#### What is needed
Select and copy every line of the data below that contains the string "values". Matches are case-sensitive.
Source material Block Start
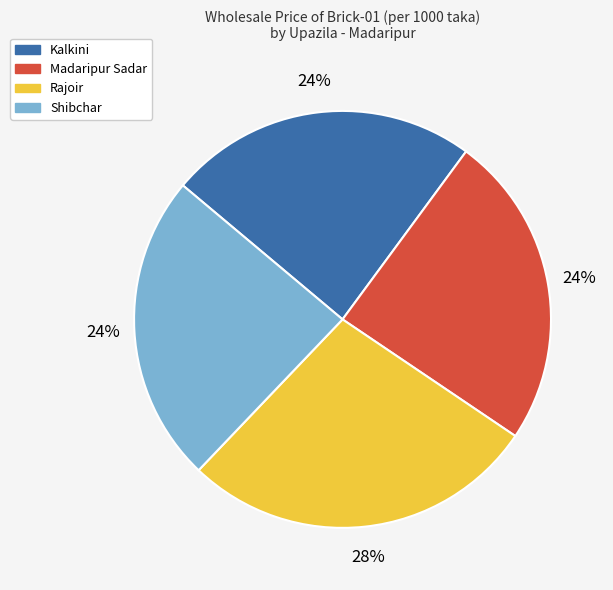

Which category has the biggest portion of the pie?

Rajoir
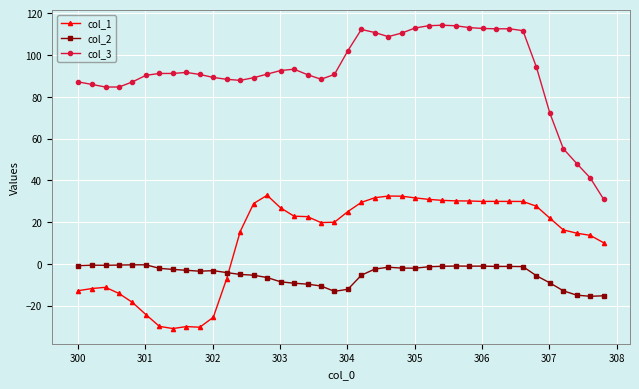

True or false: col_3 has more than 0 points higher than both neighbors.

True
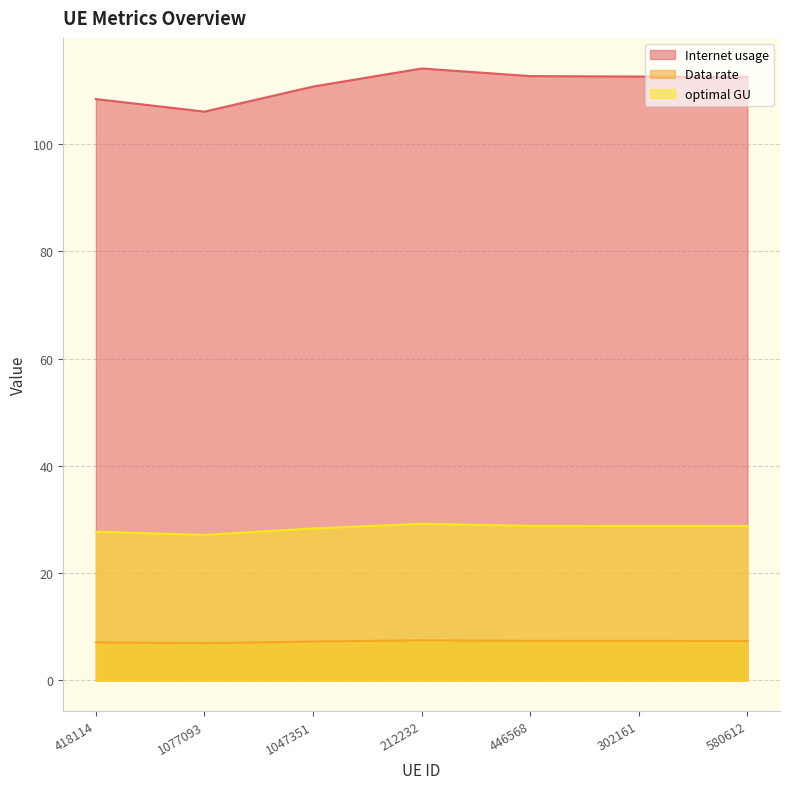

How many lines are shown in the chart?

3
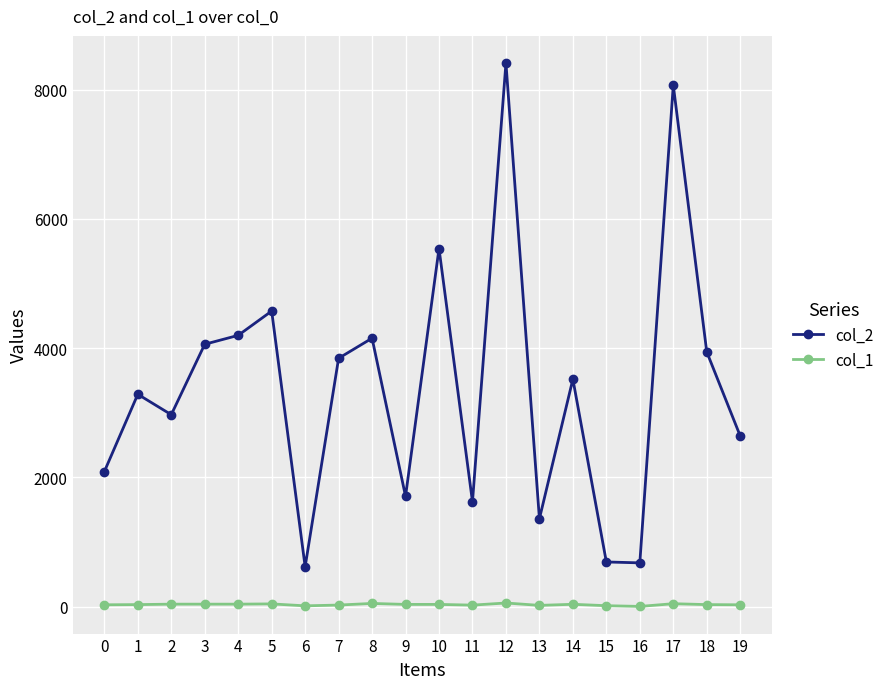

What are all the series names shown in the legend?

col_2, col_1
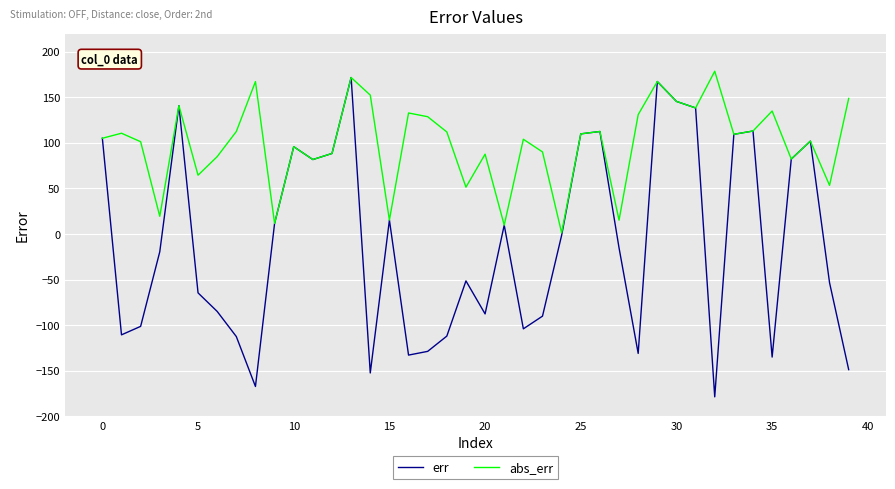

What is the maximum value for err?

171.7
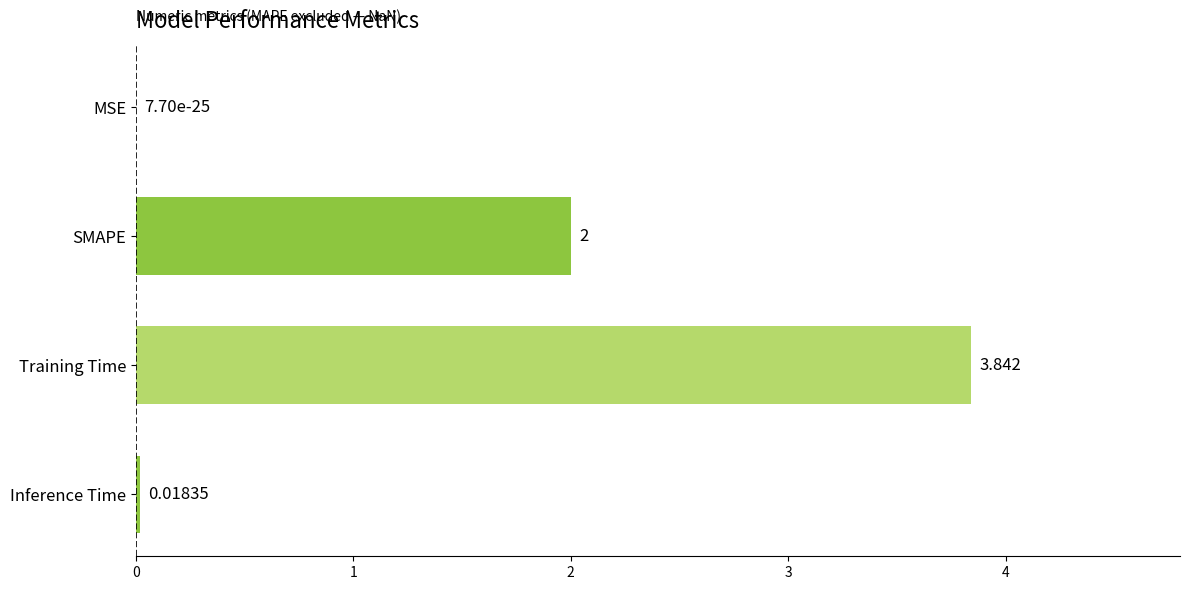

Are the bars horizontal?

Yes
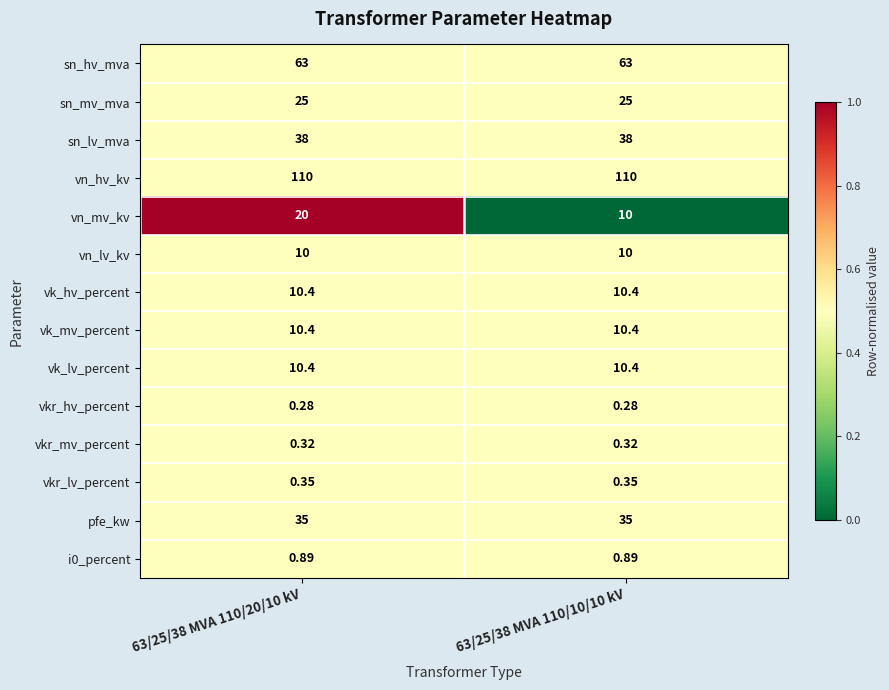

Which series has the widest spread of values?

vn_mv_kv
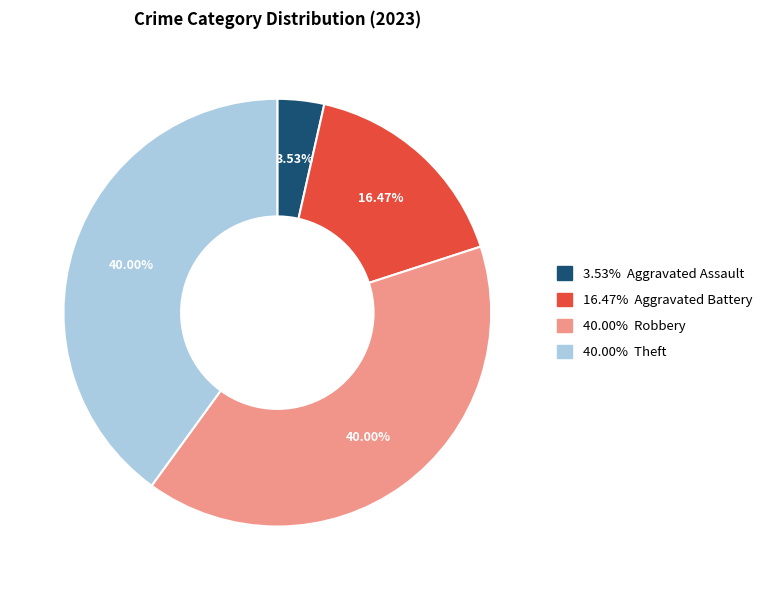

Is there a majority slice in this chart?

No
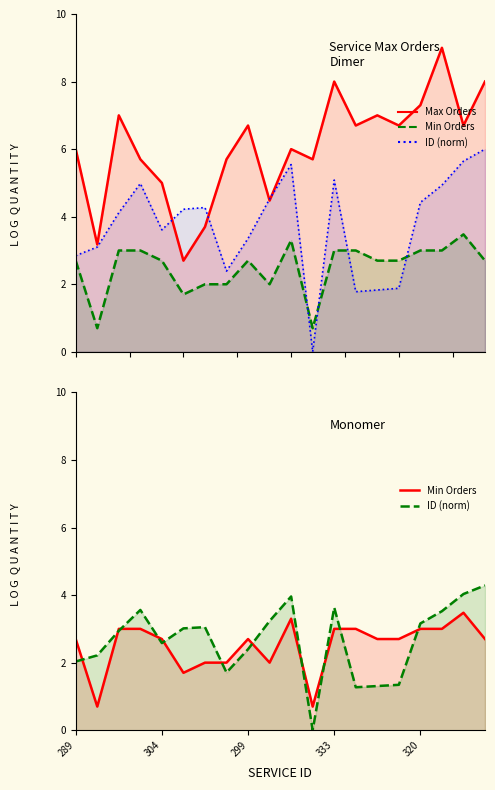

What is the difference between the maximum and minimum values in the Max Orders series?

6.3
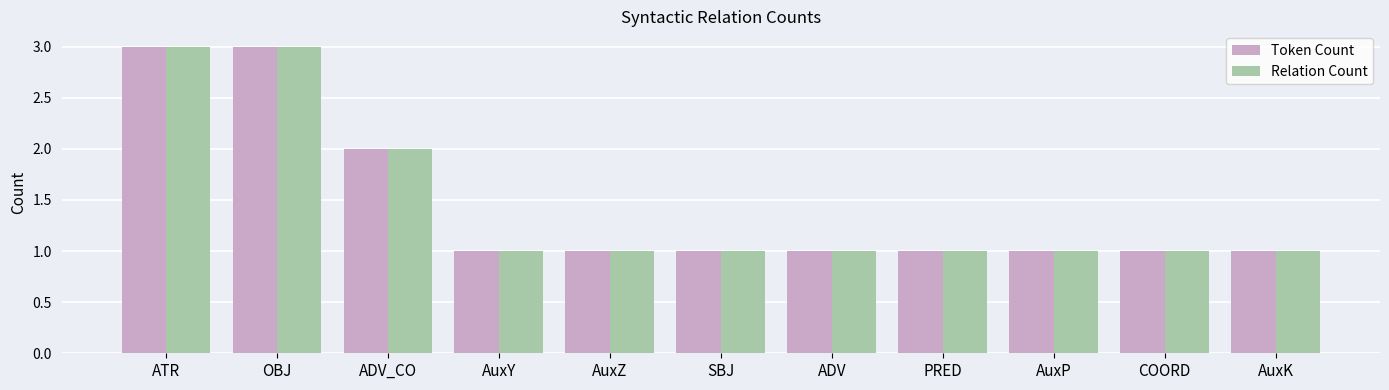

What is the sum of all Token Count values?

16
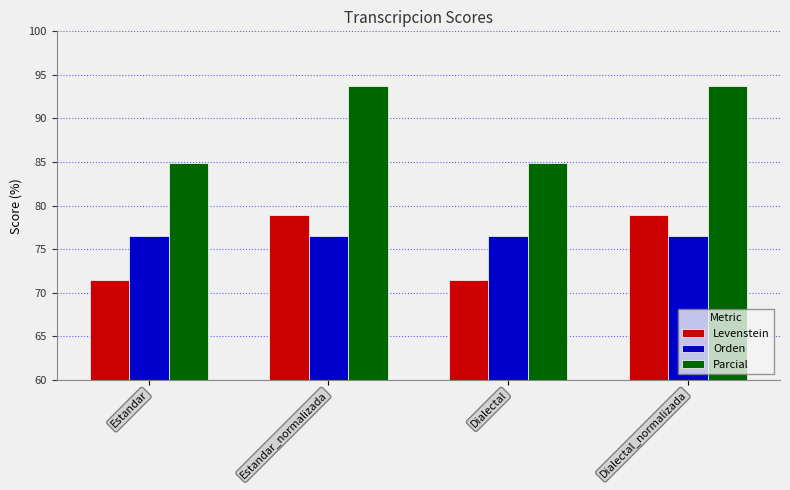

Which series has the largest total across all categories?

Parcial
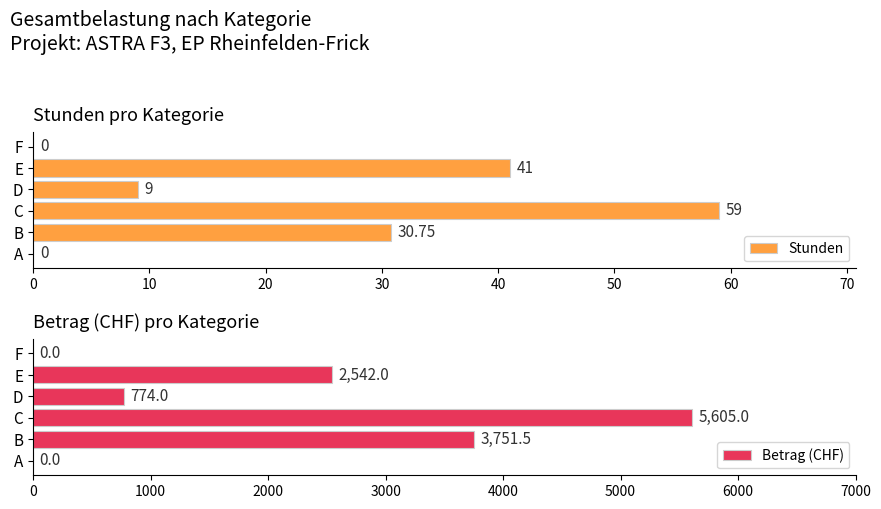

What are all the series names shown in the legend?

Stunden, Betrag (CHF)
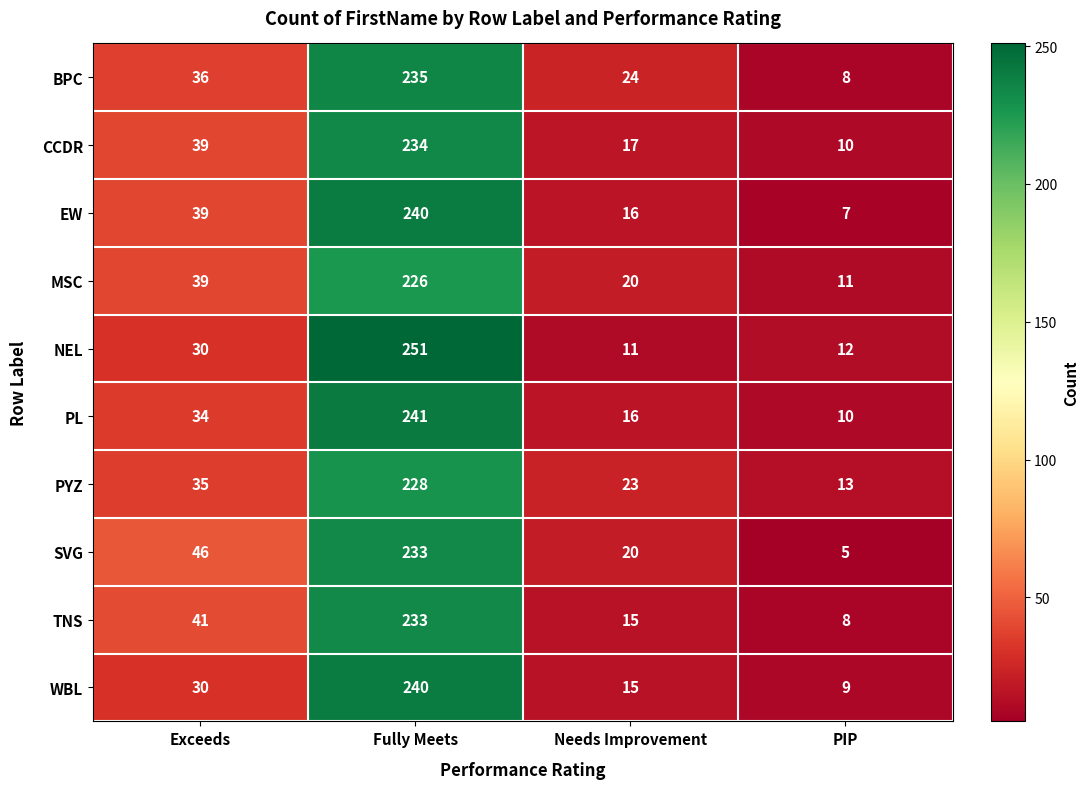

Between Needs Improvement and PIP, which series saw the biggest shift?

BPC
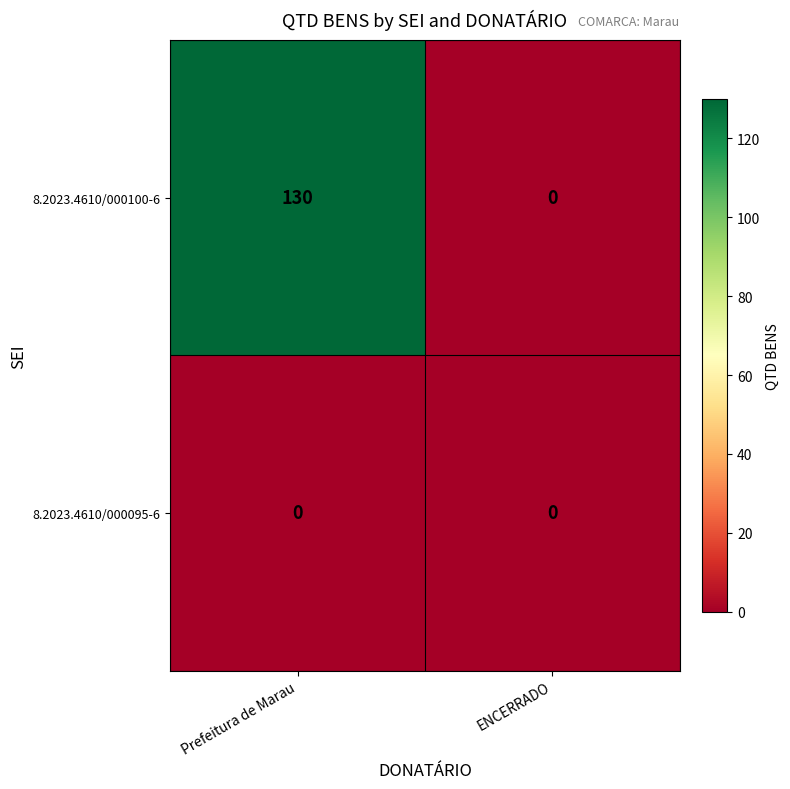

What is the difference between the maximum and minimum values in the 8.2023.4610/000100-6 series?

130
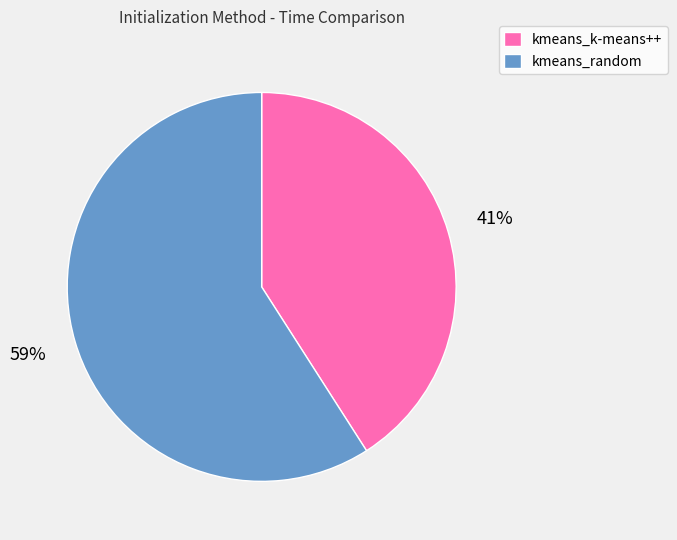

To the nearest percent, what portion does kmeans_k-means++ represent?

41%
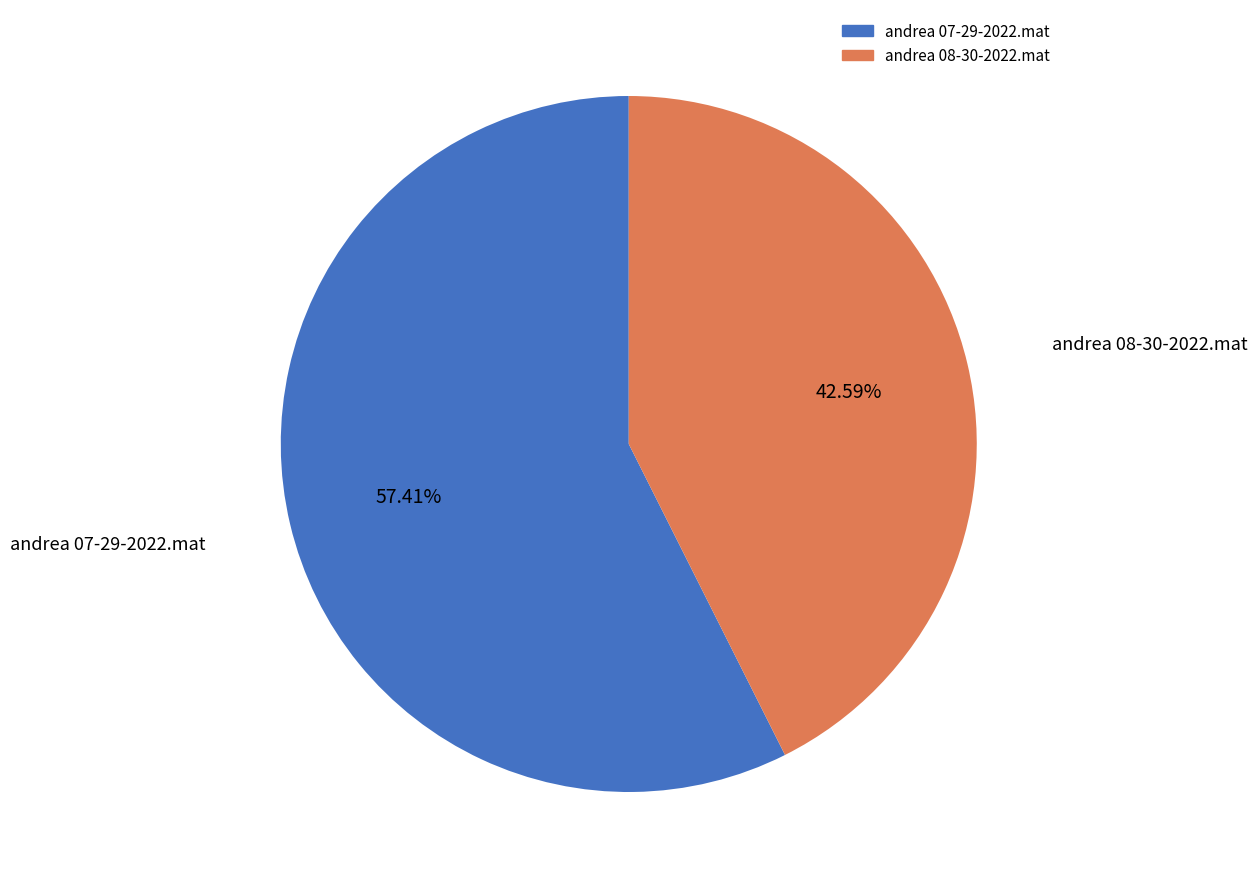

Which slice is the smallest?

andrea 08-30-2022.mat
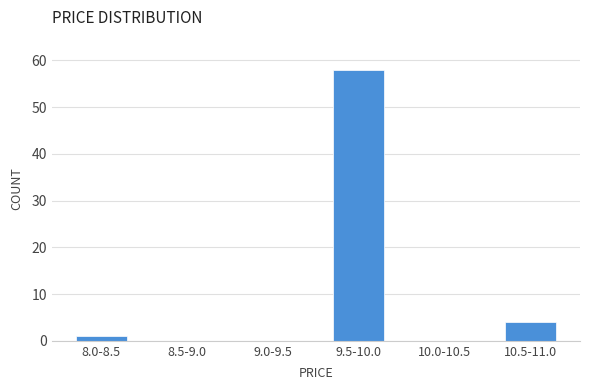

Reading left to right, list all the values displayed in this chart.

8.0-8.5=1	8.5-9.0=0	9.0-9.5=0	9.5-10.0=58	10.0-10.5=0	10.5-11.0=4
Source material Block End
#### Expected answer
Which series has the widest spread of values?
What is the difference between the maximum and minimum values in the Max Orders series?
What is the sum of all Token Count values?
What is the difference between the maximum and minimum values in the 8.2023.4610/000100-6 series?
Reading left to right, list all the values displayed in this chart.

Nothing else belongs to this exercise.